Rod Jones

No. 22, 25
- Position: Cornerback

Personal information
- Born: March 31, 1964 (age 62) Dallas, Texas, U.S.
- Listed height: 6 ft 0 in (1.83 m)
- Listed weight: 185 lb (84 kg)

Career information
- High school: South Oak Cliff (Dallas)
- College: SMU
- NFL draft: 1986: 1st round, 25th overall pick

Career history
- Tampa Bay Buccaneers (1986–1989); Cincinnati Bengals (1990–1996);

Career NFL statistics
- Tackles: 531
- Interceptions: 10
- Fumble recoveries: 6
- Stats at Pro Football Reference

= Rod Jones (cornerback) =

American football player (born 1964)

Roderick Wayne Jones (born March 31, 1964) is an American former professional football player who was a cornerback in the National Football League (NFL). He was selected by the Tampa Bay Buccaneers in the first round (25th overall) of the 1986 NFL draft. A 1982 graduate of South Oak Cliff High School and former player for Southern Methodist University, Jones played in 11 seasons for the Bucs and Cincinnati Bengals from 1986 to 1996. Running for the SMU Mustangs track and field program, he was an All-American in the 400 meters, and won national titles with the 1,600-meter relay team in 1984 and 1986. The latter occurred only four days before his report to Buccaneers training camp. He won SMU's Big Hit award in his last two football seasons, where he was nicknamed "K.O." for his hard-hitting play. He was later named as one of the players who had received slush-fund money in the scandal that resulted in SMU receiving the "death penalty" from the NCAA.

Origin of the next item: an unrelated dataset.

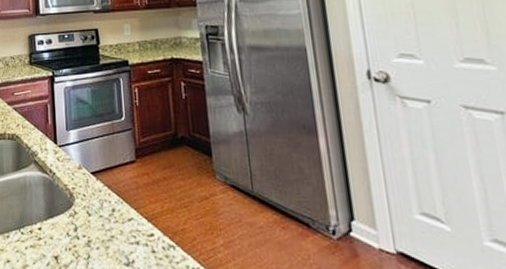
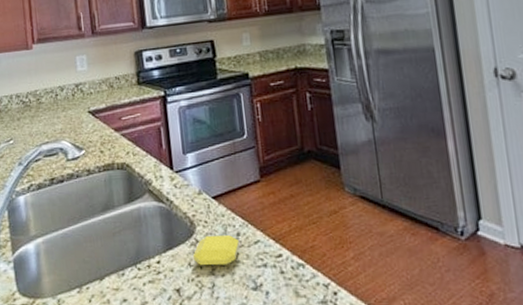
soap bar: none [71,208,115,239] -> present [192,235,240,266]

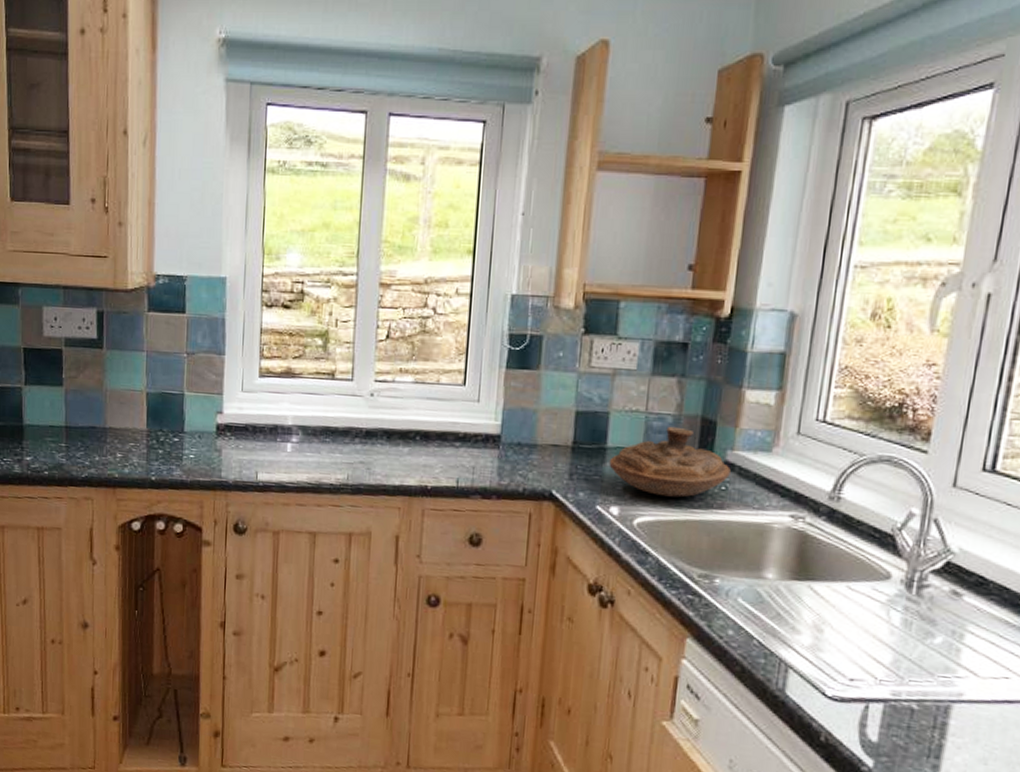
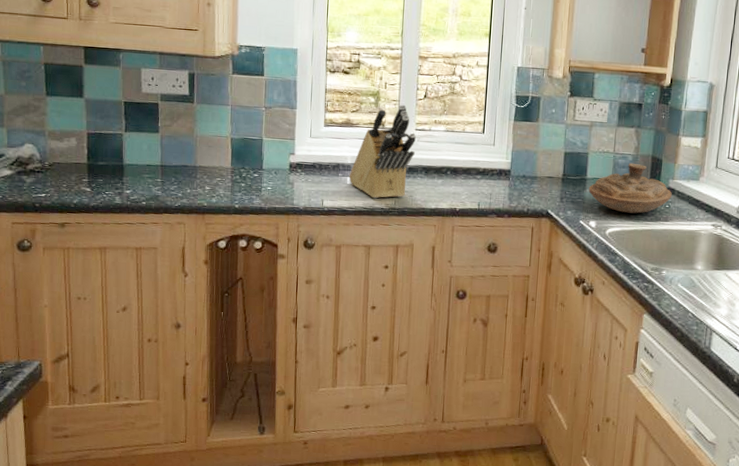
knife block: none [289,347,375,472] -> present [349,104,416,199]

Jones was the first of the 1986 first-round draft picks to sign with his team. There was concern that his contract, described as "terrible" by sports agents, would set a bad precedent in negotiations that year. It featured a high signing bonus and a salary far below the previous year's average. He was inserted immediately into the Bucs' starting lineup as a rookie. In his professional career, he appeared in 146 games, intercepting 10 passes for 49 yards.

Jones' claim to fame is having caught Bo Jackson, who appeared to have a touchdown, from behind after an 88-yard run in 1990.